### 所给文字
§ §
过去我们在做 AI 应用时,经常会遇到一个问题:大模型本身很聪明,但它并不能直接访问企业内部系统,也不能天然知道实时数据。
比如用户问:
帮我查一下订单 8899 现在运输到哪里了?
如果只依赖大模型自身能力,它最多只能根据已有知识"编一个看起来合理的回答"。但订单状态是实时数据,必须查询业务系统、数据库、接口或者第三方服务。
再比如:
查询一下合肥今天的天气,并给出未来 7 天预报。
这个问题也不能靠模型凭空生成,因为天气数据具有实时性,需要调用外部天气 API。
因此,AI 应用真正落地时,模型不能只是一个"会聊天的大脑",还需要具备调用外部系统的能力。这个能力可以是:
- 查询数据库;
- 调用 HTTP 接口;
- 读取本地文件;
- 分析日志;
- 访问浏览器;
- 操作企业内部系统;
- 调用业务服务;
- 获取实时天气、订单、用户、车辆、运单等数据。
这时 MCP 就出现了。
MCP,全称是 Model Context Protocol,可以理解为一种让大模型和外部工具进行标准化连接的协议。它的目标不是让每个 AI 应用都重新发明一套工具调用规范,而是提供一种统一的方式,让模型、Agent、工具服务之间能够按照约定通信。
简单来说:
MCP 是大模型连接外部工具和上下文能力的一套标准协议。
它解决的是 AI 应用工程化过程中的一个核心问题:
如何让大模型稳定、规范、可扩展地使用外部工具?
§ §
### 材料记录
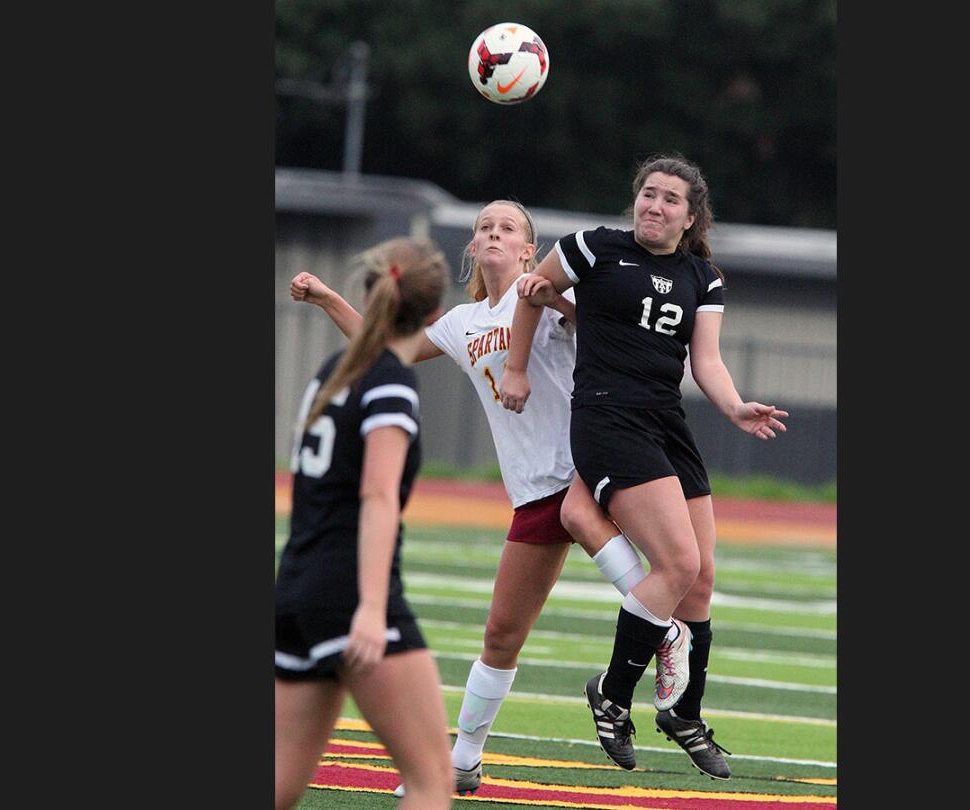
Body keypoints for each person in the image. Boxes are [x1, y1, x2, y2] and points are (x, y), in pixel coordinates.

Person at [288, 200, 690, 797]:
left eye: (507, 228)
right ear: (472, 249)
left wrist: (556, 297)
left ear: (530, 248)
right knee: (501, 634)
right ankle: (465, 759)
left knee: (585, 517)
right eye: (484, 228)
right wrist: (326, 298)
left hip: (591, 459)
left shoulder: (545, 294)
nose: (494, 234)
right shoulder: (464, 321)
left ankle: (664, 628)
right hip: (532, 488)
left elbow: (610, 326)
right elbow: (379, 347)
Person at [499, 155, 788, 780]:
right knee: (677, 565)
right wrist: (516, 368)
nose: (654, 206)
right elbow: (533, 295)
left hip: (665, 423)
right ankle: (613, 692)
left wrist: (736, 406)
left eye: (669, 200)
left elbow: (703, 361)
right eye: (647, 195)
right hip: (608, 417)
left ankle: (684, 714)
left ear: (690, 215)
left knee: (702, 579)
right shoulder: (592, 247)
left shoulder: (701, 276)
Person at [274, 238, 454, 810]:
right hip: (348, 594)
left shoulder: (337, 368)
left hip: (296, 588)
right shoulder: (392, 383)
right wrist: (372, 608)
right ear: (432, 316)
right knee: (431, 783)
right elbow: (377, 495)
§ §
### 待完成任务
• A. 在这段介绍 MCP 的文字里,MCP 的全称是什么?
• B. 请接着这段介绍 MCP 的文字,从最后一句之后往下写。
这些材料另有出处,与所给文字无关。

### 各题答复
• A. Model Context Protocol。

• B.
在没有 MCP 之前,我们当然也可以让模型调用工具,比如通过 Function Calling、自定义插件、HTTP 接口封装等方式。但问题是,不同平台、不同框架、不同工具之间的接入方式不统一,迁移成本高,复用性差。
而 MCP 想做的事情,就是把工具服务抽象成一个标准协议。这样一个工具服务,只要按照 MCP 的规范暴露出来,理论上就可以被不同的 MCP Client、Agent 或 Host 使用。
对于企业 AI 应用来说,这个价值非常明显。我们可以把已有的业务能力封装成 MCP 工具,例如:
- 用户信息查询工具;
- 订单状态查询工具;
- 运单轨迹查询工具;
- 天气查询工具;
- 文件解析工具;
- 风控评分工具;
- 图片审核工具;
- 日志分析工具;
- 数据库查询工具。
模型并不需要知道这些工具背后是 HTTP、Dubbo、数据库、Spring Boot 还是其他系统。它只需要看到工具的结构化说明,然后根据用户意图判断是否需要使用工具。
二、MCP 的核心思想:让模型看到"工具说明",让系统执行"工具调用"
很多人第一次接触 MCP 或 Tool Calling 时,都会有一个疑问:
AI 是怎么知道什么时候该调用工具的?
它是真的自动调用了吗?
是不是背后写了很多 if else?
这里先说结论:
AI 并不会真正"执行" MCP 工具,它只是根据用户意图生成一条工具调用建议,真正执行工具的是 Agent 或 Host 系统。
也就是说,在完整调用链路中,大模型主要负责两件事:
- 判断当前问题是否需要外部工具;
- 如果需要,生成结构化的工具调用指令。
而真正去请求数据库、HTTP 接口、MCP Server 的,是宿主系统,也就是 Agent / Host。


所以 MCP 工具在模型眼里,并不是一段可执行代码,而是一段结构化描述。一个典型的工具描述大概长这样:
{
"name": "get_user_info",
"description": "根据用户ID查询用户的基本信息",
"input_schema": {
"type": "object",
"properties": {
"userId": {
"type": "string"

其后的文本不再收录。